Леннарт, наконец, понимает:
— Выдуманный друг? Да, был.
Я даже начинаю ерзать на стуле от нетерпения:
— Ну же, Леннарт! Рассказывайте!
Его щеки начинают краснеть, будто я пытаюсь через замочную скважину подсмотреть в его детскую.
— Ну, я не разговаривал с ней постоянно…
— Так это была девочка?
— Девочка. Я называл ее Моной.
— Это как-то было связано с Джокондой?
Кажется, такое не приходило ему в голову:
— С Джокондой? Нет! Это просто девочка.
Я продолжаю вытягивать нить его воспоминаний:
— Но вы ее видели?
Леннарт чуть сдвигает брови, разглядывая свои длинные, худые пальцы:
— Когда я ложился спать, то придумывал истории про Мону.
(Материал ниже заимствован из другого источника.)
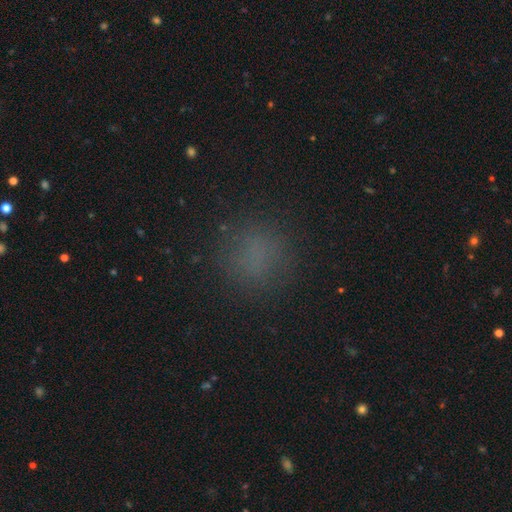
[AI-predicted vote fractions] Q: Smooth or featured?
A: smooth (73%); runner-up: star or artifact (21%)
Q: How rounded?
A: round (87%); runner-up: in between (11%)
Q: Merging?
A: none (87%); runner-up: minor disturbance (8%)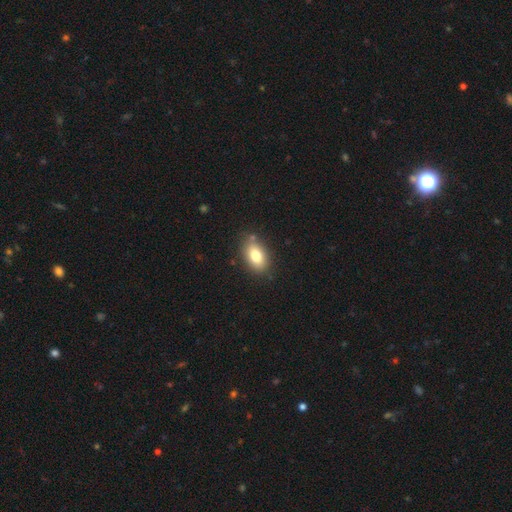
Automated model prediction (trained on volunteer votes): A smooth galaxy with no disk features (80%) that is in between round and cigar-shaped (89%).

Vote fractions:
- Smooth or featured? smooth: 80% / featured or disk: 12% / star or artifact: 8%
- How rounded? in between: 89% / round: 9% / cigar-shaped: 2%
- Merging? none: 81% / minor disturbance: 13% / merger: 3% / major disturbance: 3%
Она была такая… бойкая, живая. Смелая. И никогда не болела. И собиралась стать юнгой.
— Ясно, — откинувшись на спинку стула, я улыбаюсь, ведь он рассказывает почти про меня. — Здорово… Вы что-нибудь написали про Мону, когда стали взрослым?
Леннарт виновато поджимает губы:
— Нет.
— Почему?
— Думаете, надо было? Детство остается в детстве, разве не так?
— Не всегда, — я отказываюсь от мысли о второй чашке кофе, потому что мы рискуем опоздать на праздник. — Очень часто детство не дает нам свободно вздохнуть до конца жизни…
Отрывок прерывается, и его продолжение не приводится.